L’ambassadeur de l’Union européenne en Israël, Lars Faaborg-Andersen, a mis en garde une fois de plus sur l’idée que les Etats européens sont en train de « perdre patience » avec la croissance continue des implantations juives en Cisjordanie.

Le commentaire est survenu vendredi, après que l’Espagne et l’Italie ont rejoint la France, l’Allemagne et le Royaume-Uni dans la mise en garde de leurs citoyens contre un engagement dans des relations commerciales avec les implantations de Cisjordanie.

La France a émis une déclaration similaire le 24 juin, alors que les bureaux à l’étranger de l’Allemagne et la Grande-Bretagne l’ont fait il y a plusieurs mois.

« Ces avertissements ne nous surprennent pas », a déclaré Faaborg-Andersen aux journalistes lors d’un événement à Genève vendredi.
« Les États [de l’UE] sont en train de perdre patience quand il s’agit de la construction continue dans les colonies, et si la tendance se poursuit, plusieurs pays se joindront à ces mises en garde contre les entreprises opérant sur ​​la Ligne verte », a-t-il averti, selon le média israélien NRG.

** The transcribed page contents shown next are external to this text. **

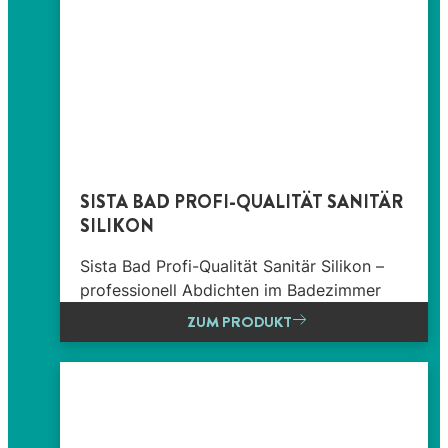
SISTA BAD PROFI-QUALITÄT SANITÄR
SILIKON
Sista Bad Profi-Qualität Sanitär Silikon –
professionell Abdichten im Badezimmer
ZUM PRODUKT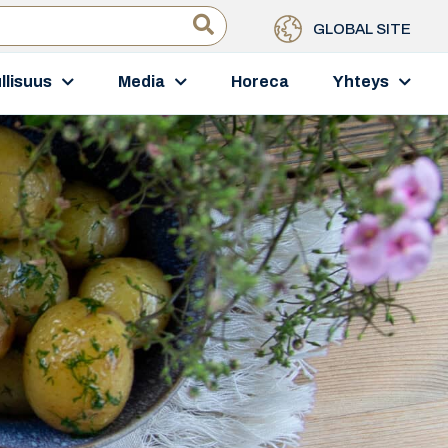
GLOBAL SITE
llisuus
Media
Horeca
Yhteys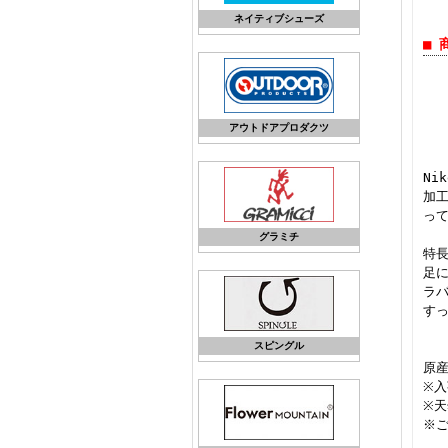
ネイティブシューズ
■ 
アウトドアプロダクツ
Ni
加
っ
グラミチ
特
足
ラ
す
スピングル
原
※
※
※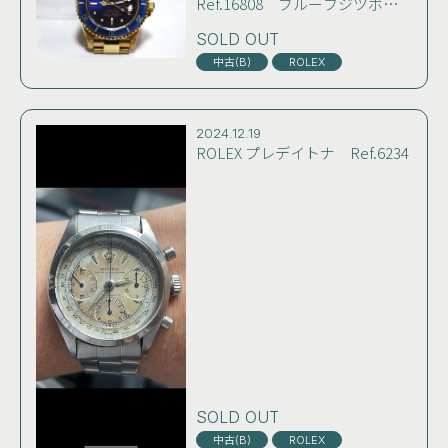
Ref.16808 ブルーフジツボダ
イヤル イエローゴールド無
垢 おそらく84～85年製 コン
SOLD OUT
ディション良好 雰囲気良し
中古(B)
ROLEX
2024.12.19
ROLEX プレデイトナ Ref.6234
SOLD OUT
中古(B)
ROLEX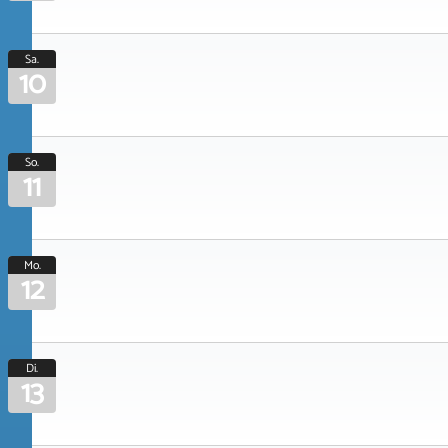
Sa.
10
So.
11
Mo.
12
Di.
13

Le ministère espagnol des Affaires étrangères, qui a posté l’avertissement sur ​​son site Internet jeudi cite la politique de l’Union européenne comme une politique qui considère les implantations israéliennes comme illégales en Cisjordanie, à Jérusalem Est et dans le Golan. Ces implantations « constituent un obstacle à la paix » au conflit israélo-palestinien et à la solution à deux Etats, pouvait-on lire dans le communiqué.

« Les acheteurs et les investisseurs potentiels doivent savoir que l’avenir d’un accord de paix entre Israël et les Palestiniens, ou entre Israël et la Syrie pourrait avoir des conséquences à la fois pour les biens acquis et pour les activités économiques promues dans lesdits établissements, » pouvait-on lire dans la déclaration émise par l’Espagne. « En cas de litige, il pourrait être très difficile pour les États membres de garantir la protection de leurs intérêts. »

Un fonctionnaire diplomatique israélien a ignoré les mises en garde vendredi les qualifiant de « déclaration politique déguisée en juridique, et en tant que tel qui ne fait que reprendre les anciennes et bien connues positions européennes », selon le site NRG.